71.     […] The Appeals Chamber reiterates that as “professional judges, members of the Rwandan judiciary benefit from a presumption of independence and impartiality”.[1] Thus, their personal impartiality must be presumed until there is proof to the contrary.[2] This presumption cannot be easily rebutted and it is for the party alleging bias to rebut it on the basis of adequate and reliable evidence.[3] In this respect, there is a high threshold to reach and the reasonable apprehension of bias must be firmly established.[4] […]

[1] Phénéas Munyarugarama v.
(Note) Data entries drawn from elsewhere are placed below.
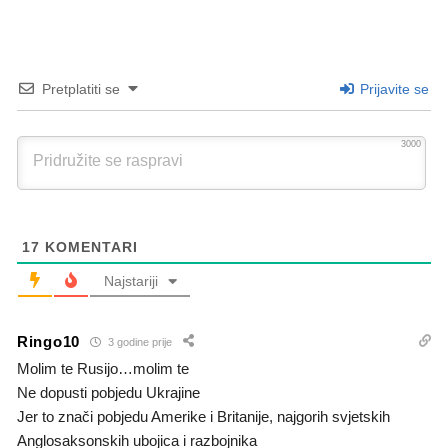
Pretplatiti se
Prijavite se
3000
17
KOMENTARI
Najstariji
Ringo10
3 godine prije
Molim te Rusijo…molim te
Ne dopusti pobjedu Ukrajine
Jer to znači pobjedu Amerike i Britanije, najgorih svjetskih
Anglosaksonskih ubojica i razbojnika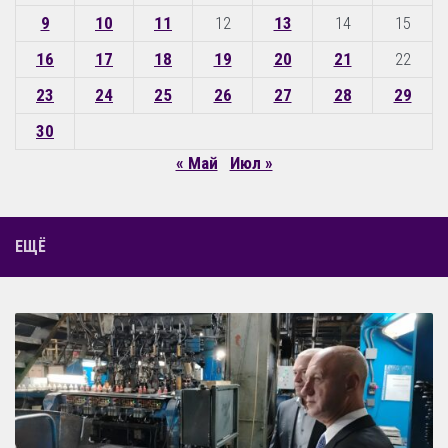
9
10
11
12
13
14
15
16
17
18
19
20
21
22
23
24
25
26
27
28
29
30
« Май
Июл »
ЕЩЁ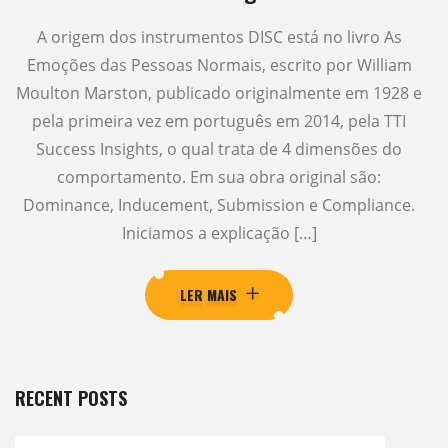
A origem dos instrumentos DISC está no livro As
Emoções das Pessoas Normais, escrito por William
Moulton Marston, publicado originalmente em 1928 e
pela primeira vez em português em 2014, pela TTI
Success Insights, o qual trata de 4 dimensões do
comportamento. Em sua obra original são:
Dominance, Inducement, Submission e Compliance.
Iniciamos a explicação […]
LER MAIS
RECENT POSTS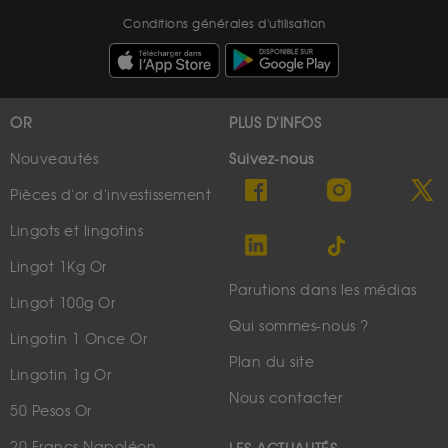
Conditions générales d'utilisation
OR
PLUS D'INFOS
Nouveautés
Suivez-nous
Pièces d'or d'investissement
Lingots et lingotins
Lingot 1Kg Or
Parutions dans les médias
Lingot 100g Or
Qui sommes-nous ?
Lingotin 1 Once Or
Plan du site
Lingotin 1g Or
Nous contacter
50 Pesos Or
20 Francs Napoléon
Prosecutor, Case No. MICT-12-09-AR14, Decision on Appeal against the Referral of Phénéas Munyarugarama’s Case to Rwanda and Prosecution Motion to Strike, 5 October 2012, para. 24.

[2] See, e.g., The Prosecutor v. Yussuf Munyakazi, Case No. ICTR-97-36A-A, Judgement, 28 September 2011, para. 115; Tharcisse Renzaho v. The Prosecutor, Case No. ICTR-97-31-A, Judgement, 1 April 2011, para. 43. See also Kyprianou v. Cyprus [2005] ECHR 873, para. 119.
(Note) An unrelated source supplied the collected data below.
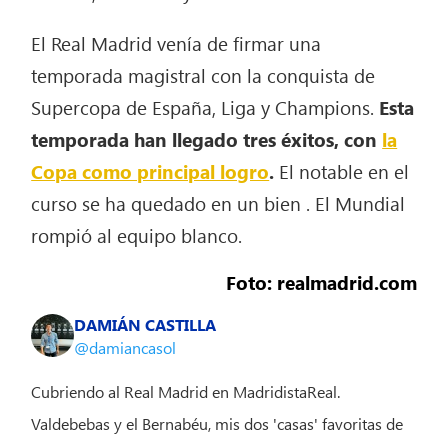
El Real Madrid venía de firmar una
temporada magistral con la conquista de
Supercopa de España, Liga y Champions.
Esta
temporada han llegado tres éxitos, con
la
Copa como principal logro
.
El notable en el
curso se ha quedado en un bien . El Mundial
rompió al equipo blanco.
Foto: realmadrid.com
DAMIÁN CASTILLA
@damiancasol
Cubriendo al Real Madrid en MadridistaReal.
Valdebebas y el Bernabéu, mis dos 'casas' favoritas de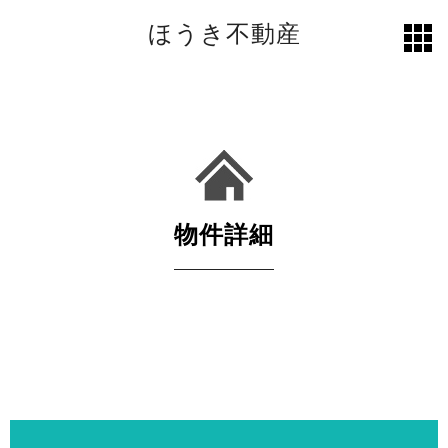
ほうき不動産
toggl
grid
物件詳細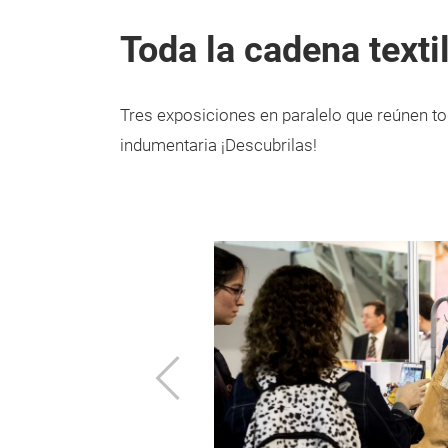
Toda la cadena texti
Tres exposiciones en paralelo que reúnen to
indumentaria ¡Descubrilas!
Previo
 toda la maquinaria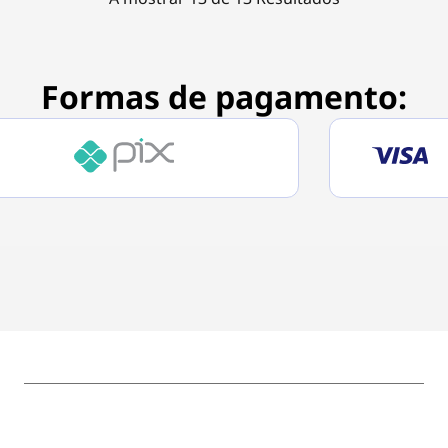
Formas de pagamento:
[3] See The Prosecutor v. Pauline Nyiramasuhuko et al., Case No. ICTR-98-42-A, Judgement, 14 December 2015, paras. 95, 405 and references cited therein; Eliézer Niyitegeka v. The Prosecutor, Case No. ICTR-96-14-A, Judgement, 9 July 2004 (“Niyitegeka Appeal Judgement”), para. 45.

[4] Niyitegeka Appeal Judgement, para. 45 and references cited therein.